Imaging and Imagining Terrain
MUMBAI, July 15, 2009 - In June 2009, The National Gallery of Modern Art Mumbai presented SOAK, a public exhibition and book aimed at recovering and inventing ways of inhabiting Mumbai as a monsoon and estuarine landscape.
SOAK imagines the sea and the monsoon not as enemies and agents of flood, but as inevitable partners in the shaping of the ground of settlement. It is an alternative representation of Mumbai's terrain, which situates Mumbai in a fluid threshold between land and sea, a shifting saline and fresh water gradient of creeks, and a monsoon surface of holdings. Twelve fresh proposals provoke us to rethink the larger terrain of the Mithi that reaches down from the Sanjay Gandhi National Park to historic forts along what used to be the Mahim creek.
In a panel discussion co-organized by The National Gallery of Modern Art and Asia Society India Centre, Anuradha Mathur and Dilip da Cunha, faculty from the University of Pennsylvania School of Design, and authors and artists behind SOAK, Dilip D'Souza, journalist and writer, and Abhay Sardesai, editor of Art India, came together to discuss SOAK's impact as both an art exhibit and a piece of urban planning. The panel discussion focused on two aspects of the exhibition: first, the art, design, and representational strategies behind SOAK; and second, its larger context of urban design in flood scenarios.
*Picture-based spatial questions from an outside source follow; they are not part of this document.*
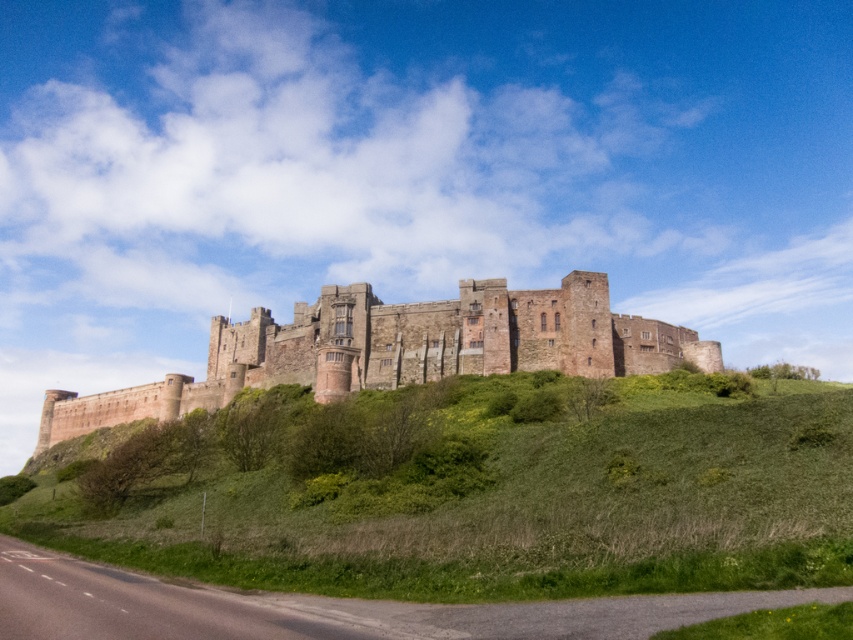
Which is below, green grassy hillside at center or brown stone castle at center?

green grassy hillside at center

Is green grassy hillside at center to the left of brown stone castle at center from the viewer's perspective?

Incorrect, green grassy hillside at center is not on the left side of brown stone castle at center.

The height and width of the screenshot is (640, 853). In order to click on green grassy hillside at center in this screenshot , I will do `click(486, 492)`.

This screenshot has width=853, height=640. Find the location of `green grassy hillside at center`. green grassy hillside at center is located at coordinates (486, 492).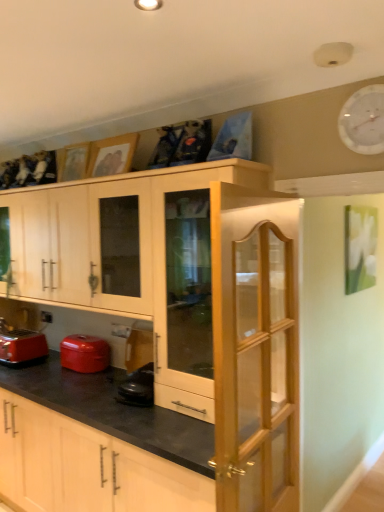
Question: Would you say light wood/glass cabinet door at center is to the left or to the right of wooden picture frame at upper left, the 2th picture frame when ordered from front to back, in the picture?

Choices:
 (A) right
 (B) left

Answer: (A)

Question: Considering the positions of light wood/glass cabinet door at center and wooden picture frame at upper left, placed as the first picture frame when sorted from back to front, in the image, is light wood/glass cabinet door at center wider or thinner than wooden picture frame at upper left, placed as the first picture frame when sorted from back to front,?

Choices:
 (A) wide
 (B) thin

Answer: (A)

Question: Estimate the real-world distances between objects in this image. Which object is farther from the wooden picture frame at upper center, the second picture frame in the left-to-right sequence?

Choices:
 (A) white glossy clock at upper right
 (B) wooden picture frame at upper left, which appears as the second picture frame when viewed from the right
 (C) matte red pot at lower left
 (D) light wood/glass cabinet door at center
 (E) matte wood cabinet at lower center

Answer: (A)

Question: Which is nearer to the matte red pot at lower left?

Choices:
 (A) white glossy clock at upper right
 (B) matte wood cabinet at lower center
 (C) light wood/glass cabinet door at center
 (D) wooden picture frame at upper center, the first picture frame from the front
 (E) matte red toaster at lower left

Answer: (E)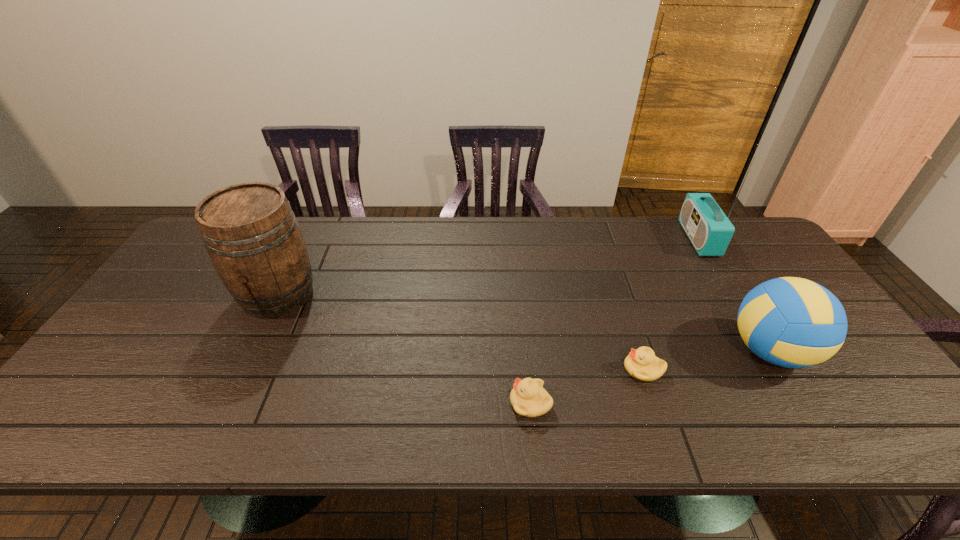
The image size is (960, 540). Identify the location of vacant area that lies between the farthest object and the leftmost object. (489, 267).

Identify the location of vacant space that is in between the third tallest object and the cider. (524, 323).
The panel discussion opened with a clip from the documentary film Freedom, depicting the disastrous flooding in Bihar, which affected millions of lives. The film, like SOAK, addresses the need for strategies to deal with flooding which transcend the building of artifical barriers designed to restrict water movement. The panel agreed that in Mumbai, there is much to be desired from the government's response to the threat of flooding. The panel also discussed the need for flood design strategies which rethink the rhetoric surrounding maps and the meaning of lines that maps draw between land and sea. How must we regard lines that are man-made and which define our understanding of floods? The creators of SOAK want to open up the discussion of what maps don't show. As Dilip da Cunha said, "When you look at land from above, land speaks, water doesn't."